Royal Caribbean also said this week that it would cancel all sailings to Alaska, Hawaii, Canada and New England this year because of the Canadian government’s restriction.
“We are working with public health agencies and governments to ensure a safe return to service, and look forward to setting sail from and to these destinations next year,” the operator said.
Norwegian Cruise Line said in a statement that the company is in “constant communication” with local port and government authorities.
“As such, we continue to evaluate when we will be able to resume cruise voyages and are optimistic that we will sail again in the near future,” the statement said. Meanwhile, the operator is evaluating its options where planned itineraries would have to change.
Roger Frizzell, chief communications officer for Carnival Corp., said the company’s global brands keep extending their cruise cancellations as they look to authorities and medical experts for cues on the best time to resume.
“The timing continues to be highly speculative as this point based on when society is ready to social gathering again and when broader travel and hospitality can get underway on a larger scale,” Frizzell said in an email.

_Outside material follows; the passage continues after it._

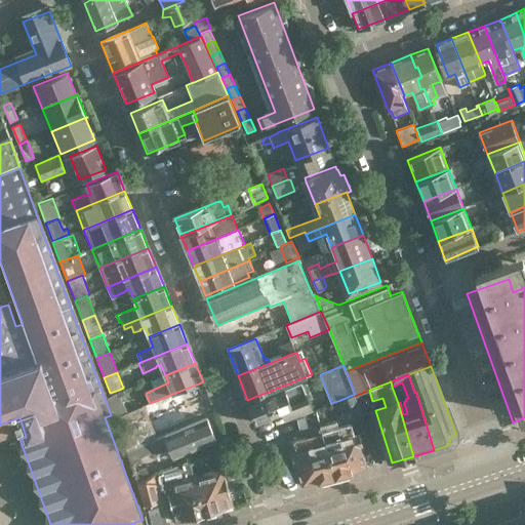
[(313,410),(303,382),(249,403),(256,423),(291,409),(293,416),(313,410)]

He said he expects timetables to vary in different countries and for the company’s ships to start sailing gradually, starting in select destinations.
Still, Royal Caribbean Cruises chief executive Richard Fain said the world’s second-largest cruise company is still in talks with ports and countries that are eager for ships to return.
“The disease itself is causing immeasurable pain and suffering to the direct victims,” he said. “But the indirect victims, the people who are locked in their homes, the people who have lost their jobs, this is pretty painful too. And so I would say the balance is very clearly the ports that are talking to us about ‘How do we get you back here soon?’ is much more than ‘Oh, I’m worried about that.’ ”
Kwortnik said the reluctance of some countries to have ships return could drive ships to spend more time in destinations they have developed.
“The cruise lines can say, ‘We’re going to start off going to our private islands because we can control that experience from start to finish. We can minimize that exposure,’” he said.